In John’s gospel, there is a story of Jesus’ one-to-one conversation with a man lying by the ‘Pool of Bethesda’ which was famed for its healing powers (chapter 5). John’s Jesus asks the man starkly:
“Do you want to get well?”
The man replies with a series of excuses as to why it is harder for him than other people. Jesus has none of it. “Stand up!” he says. Its my favourite biblical example of ‘self-limiting excuses’.
Shaped by the past
Sigmund Freud and Carl Jung both promoted the idea that our fairly fixed personalities are shaped by genetic inheritance or experience or both. The past is dominant in understanding our present limitations.
Alfred Adler disagreed. For Adler it is our goals that determine our limitations and not our past. He argued that it can be tempting to take comfort in the idea that an ‘unreachable’ past dominates our lives. We have no power there.
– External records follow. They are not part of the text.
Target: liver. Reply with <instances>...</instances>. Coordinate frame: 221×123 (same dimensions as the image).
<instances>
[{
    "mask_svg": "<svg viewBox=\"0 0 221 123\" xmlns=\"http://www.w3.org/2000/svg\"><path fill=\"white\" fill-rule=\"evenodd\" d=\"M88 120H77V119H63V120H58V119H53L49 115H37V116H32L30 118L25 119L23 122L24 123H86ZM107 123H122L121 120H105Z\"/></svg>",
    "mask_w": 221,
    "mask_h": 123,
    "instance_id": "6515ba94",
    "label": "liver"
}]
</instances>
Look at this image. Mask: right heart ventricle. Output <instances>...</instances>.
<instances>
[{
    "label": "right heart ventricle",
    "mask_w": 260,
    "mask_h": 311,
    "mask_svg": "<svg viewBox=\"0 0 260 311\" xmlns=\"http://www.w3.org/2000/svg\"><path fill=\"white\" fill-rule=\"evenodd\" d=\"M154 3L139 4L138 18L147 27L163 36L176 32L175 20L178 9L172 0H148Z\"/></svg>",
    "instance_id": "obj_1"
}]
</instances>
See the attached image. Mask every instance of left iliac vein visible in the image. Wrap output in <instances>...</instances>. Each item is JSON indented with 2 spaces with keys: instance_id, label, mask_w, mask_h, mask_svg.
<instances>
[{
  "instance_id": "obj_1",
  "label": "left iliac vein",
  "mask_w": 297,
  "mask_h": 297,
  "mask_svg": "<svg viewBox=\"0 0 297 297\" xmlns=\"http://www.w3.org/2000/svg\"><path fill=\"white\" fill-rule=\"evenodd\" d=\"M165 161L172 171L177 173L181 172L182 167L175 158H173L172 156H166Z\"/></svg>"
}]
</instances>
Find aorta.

But if Adler is right then many of our excuses for how we behave and many of the limitations we accept, are in fact, chosen. This may sound harsh, but what happens if its true? It could be both harsh and liberating.
Therapy
For years I had a health problem that limited my ability to exercise and talk. It was a choking cough that came and went and which sometimes got so bad that sometimes I vomited. I stopped swimming – something I love – and I struggled to carry on in my new public speaking role as a priest.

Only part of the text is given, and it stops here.